§ **Request A**: In the George story below, condense the paragraph beginning "A brown and black puppy crawled toward George" into two sentences that keep its main facts.
§ **Request B**: Carry on the story of George and the puppies below, picking up after its final sentence.

* begin Source *

Pip, Tuppence and George

George pedaled his three-wheeled low rider bicycle along the median. He weaved in and out of the emergency lane, picking up cans and bottles. He threw them into a large burlap seed sack he had strung across the handlebars.
It was a damp February day. Sodden clouds hung low over Green Mountain. Fog skirting the street stretched its gray fingers upward until you couldn’t tell where fog ended and clouds began.
He stopped next to a large drainage culvert to pick up a Dr. Pepper can. Winter rains fed the waterfall that blasted its way down the side of cliffs before emptying into a culvert and the bowels of the mountain.
His foot slipped into a muddy hole, and had George been an ordinary man, he would have cursed. But George was a simple kind of fellow. The kind of man-child who would stop stock-still in the middle of a street to admire a rainbow stretched across the sky. He rolled his pants leg before continuing on to retrieve the can.
At the edge of the runoff from the falls he heard it. At first he dismissed it as the wind in the bare branches, but as he listened, the whine repeated. This time there was no wind.
A brown and black puppy crawled toward George from the culvert. Its fur was plastered to its body. The animal shook from the cold. George scooped the chilled puppy into his arms, wrapping it inside his coat. George shuddered for a moment as the cold, wet body pressed against him. Chills rippled down his back. As he was about to leave, a second puppy, this one white and mottled, appeared from the same crag. He lifted him and snuggled him in his shirt, next to the first.
George pedaled down the mountain to the only shelter he knew. Turning right onto the lot, he parked his contraption next to a blue metal dumpster. He hiked his pants up, buttoned the puppies more tightly into his ill- fitting wool coat, and climbed inside.

* end Source *
* begin Listing *

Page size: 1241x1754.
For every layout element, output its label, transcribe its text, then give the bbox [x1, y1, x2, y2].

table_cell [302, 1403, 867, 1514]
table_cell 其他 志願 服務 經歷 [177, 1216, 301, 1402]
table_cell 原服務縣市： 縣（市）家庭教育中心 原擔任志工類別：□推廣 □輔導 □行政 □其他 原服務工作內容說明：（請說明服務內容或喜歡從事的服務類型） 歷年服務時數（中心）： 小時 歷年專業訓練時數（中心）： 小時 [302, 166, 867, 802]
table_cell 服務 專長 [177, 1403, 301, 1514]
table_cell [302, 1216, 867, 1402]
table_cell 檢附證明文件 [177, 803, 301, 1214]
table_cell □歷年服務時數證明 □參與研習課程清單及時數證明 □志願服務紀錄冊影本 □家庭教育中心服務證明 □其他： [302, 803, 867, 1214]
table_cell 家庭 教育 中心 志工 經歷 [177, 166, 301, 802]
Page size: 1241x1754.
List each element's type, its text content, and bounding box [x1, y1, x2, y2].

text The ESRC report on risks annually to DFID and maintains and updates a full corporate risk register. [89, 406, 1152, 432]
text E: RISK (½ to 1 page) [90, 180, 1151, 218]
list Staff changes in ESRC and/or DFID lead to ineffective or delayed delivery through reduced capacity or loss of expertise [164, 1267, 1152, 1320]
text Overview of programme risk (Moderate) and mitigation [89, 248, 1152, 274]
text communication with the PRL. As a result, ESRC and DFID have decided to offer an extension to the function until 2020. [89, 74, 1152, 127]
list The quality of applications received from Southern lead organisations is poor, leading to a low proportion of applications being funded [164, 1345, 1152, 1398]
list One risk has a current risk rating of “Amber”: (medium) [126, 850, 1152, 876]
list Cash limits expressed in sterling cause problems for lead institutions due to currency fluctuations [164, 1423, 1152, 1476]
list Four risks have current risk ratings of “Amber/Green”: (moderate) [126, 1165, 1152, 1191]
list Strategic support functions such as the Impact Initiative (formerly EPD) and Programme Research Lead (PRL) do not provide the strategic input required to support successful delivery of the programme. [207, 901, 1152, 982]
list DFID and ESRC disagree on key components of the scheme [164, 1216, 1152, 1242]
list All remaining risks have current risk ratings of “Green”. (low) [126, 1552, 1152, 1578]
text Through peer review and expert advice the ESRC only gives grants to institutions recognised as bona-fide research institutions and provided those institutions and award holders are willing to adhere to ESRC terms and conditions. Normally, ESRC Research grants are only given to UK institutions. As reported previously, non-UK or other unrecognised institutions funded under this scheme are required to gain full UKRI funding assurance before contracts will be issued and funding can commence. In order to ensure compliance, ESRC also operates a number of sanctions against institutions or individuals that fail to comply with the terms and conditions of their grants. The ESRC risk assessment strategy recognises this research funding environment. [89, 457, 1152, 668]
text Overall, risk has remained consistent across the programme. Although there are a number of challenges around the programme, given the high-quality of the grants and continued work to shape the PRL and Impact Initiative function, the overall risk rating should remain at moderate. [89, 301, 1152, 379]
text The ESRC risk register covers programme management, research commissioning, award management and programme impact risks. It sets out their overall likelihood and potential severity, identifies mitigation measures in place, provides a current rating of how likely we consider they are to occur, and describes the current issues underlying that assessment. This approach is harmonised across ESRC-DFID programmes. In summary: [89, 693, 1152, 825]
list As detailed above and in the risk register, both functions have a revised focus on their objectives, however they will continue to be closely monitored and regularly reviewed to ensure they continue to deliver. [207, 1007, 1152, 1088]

* end Listing *

§ **Output A**: A shivering, soaked brown-and-black puppy crawled from the culvert toward George, who wrapped it inside his coat and shuddered at its cold, wet body. As he was about to leave, a second puppy, white and mottled, appeared from the same crag, and he snuggled it in his shirt beside the first.

§ **Output B**:
George landed on a cardboard box, which was fortunate, because another four inches and he would have landed on an opened trash bag of rotted potatoes. He was long-used to the stench in the dumpster. It hardly bothered him at all now.
Once settled, he opened his coat and pulled the puppies onto his lap. Their eyes were rheumy, bellies distended.
George rubbed the puppies with what little dry material he had left on the inside of his coat. He named them Pip and Tuppence, for, he said, the brown and black was nothing but a pip-squeak, and the white mottled, not worth a tuppence. They curled up on George’s stomach and fell asleep.To people traveling Cecil Ashburn Drive, George was just part of the scenery they encountered every day driving to work, or to the grocery. His three-wheeled bicycle with the yellow trailer melded into the tall pines, cascading waterfalls, and rustic meadows. Often he could be seen standing beside the trike, bending low, and mouthing words to the two dogs in the little bike trailer.
George was a simple man, and as such had a simple faith. He saw the trees as God’s spires, stretching praise to the sky. Rocks were a craggy altar. Waterfalls, a baptismal.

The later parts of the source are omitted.